Review Summary: Grinderman take themselves seriously and make a far more sophisticated record than their debut.
When I saw
Grinderman on their first Australian tour in 2007, the first thing I saw upon entering the venue was a large plastic horse (the extravagantly colourful kind you'd see on a merry-go-round) resting in the centre of the stage. Along with everyone else, I wondered why it was there and being familiar with the band's self-titled album, I assumed it was some kind of bizarre stage prop destined for destruction at the beginning of the show, in keeping with Cave's reputation for chaotic live shows during his time in
The Birthday Party. With this hype in my mind, I was a bit disappointed to realise it was actually the prop for the opening act: a solo burlesque dancer. As appropriate a burlesque dancer with a plastic horse may have been for the opening of a Grinderman show, it was certainly nowhere near as fun as the scene of a 50-year-old moustached man with a Stratocaster roundhouse kicking said horse into the front row of the crowd I was eagerly imagining.
The point, of course, is that Grinderman's self-titled album was a gleefully crude, immature, and crass record by a group of scraggly-haired men who should have, and in fact did, know better. The greatest strength of the record, evidenced in the stupidly simple noise riffs of songs like "Get It On" and "No Pussy Blues", was that it sounded like the band simply didn't care what they were playing.

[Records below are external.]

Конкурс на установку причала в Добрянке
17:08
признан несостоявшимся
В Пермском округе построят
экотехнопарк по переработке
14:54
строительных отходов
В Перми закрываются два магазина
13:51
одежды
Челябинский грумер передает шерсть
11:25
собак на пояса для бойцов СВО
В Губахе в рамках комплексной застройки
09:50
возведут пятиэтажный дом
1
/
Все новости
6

Grinderman 2 feels like the necessary next step for the band: namely a record that sounds more sophisticated than noisy garage jams. Which is not to say that the record doesn't retain much of the same energy that permeated the group's debut, just that it's been fashioned into something more sophisticated.
Opener "Mickey Mouse and the Goodbye Man", for example, reintroduces the nasty fuzzy, blues-noise riffs of the group's debut with brutal quiet-loud dynamics and shrieking wah pedal abuse. "I woke up this morning/Thought what am I doing here?" Cave whispers before belting out the almost nonsensical chorus. The song ideas, however, are not the same as those contained on the group's debut: there's a far greater sense of climax when the heavy choruses hit, not to mentioned more complex riffing. "When My Baby Comes" is perhaps the record's most sophisticated cut, complete with Tom Waits styled percussion, a chorus of falsetto backing vocals, and supremely heavy stoner-rock dynamics, while "What I Know" is the tasteful Grinderman version of an acoustic ballad and "Kitchenette" is perhaps the first genuinely sexy song of the group's catalogue.
Grinderman 2, undoubtedly, is a better record than its predecessor, but while it's more diverse, fun, and engaging than
Grinderman, I can't help but miss the crudeness of that album. While "Mickey Mouse and the Goodbye Man", "Heathen Child" and "Evil" certainly try, nothing here stomps quite as hard as "No Pussy Blues" or "Get It On". My complaint, however, is a small one, and there is no doubt in my mind that I'd be disappointed if the group stuck to same formula they employed on their debut. Indeed,
Grinderman 2 is actually a far more listen-able record, with far more replay value, and this is what I'll remember when I find myself nostalgic for the dumb simplicity of the first album. Even if it is a marginally less appropriate soundtrack to imagine a 53 year old man kicking a plastic horse to.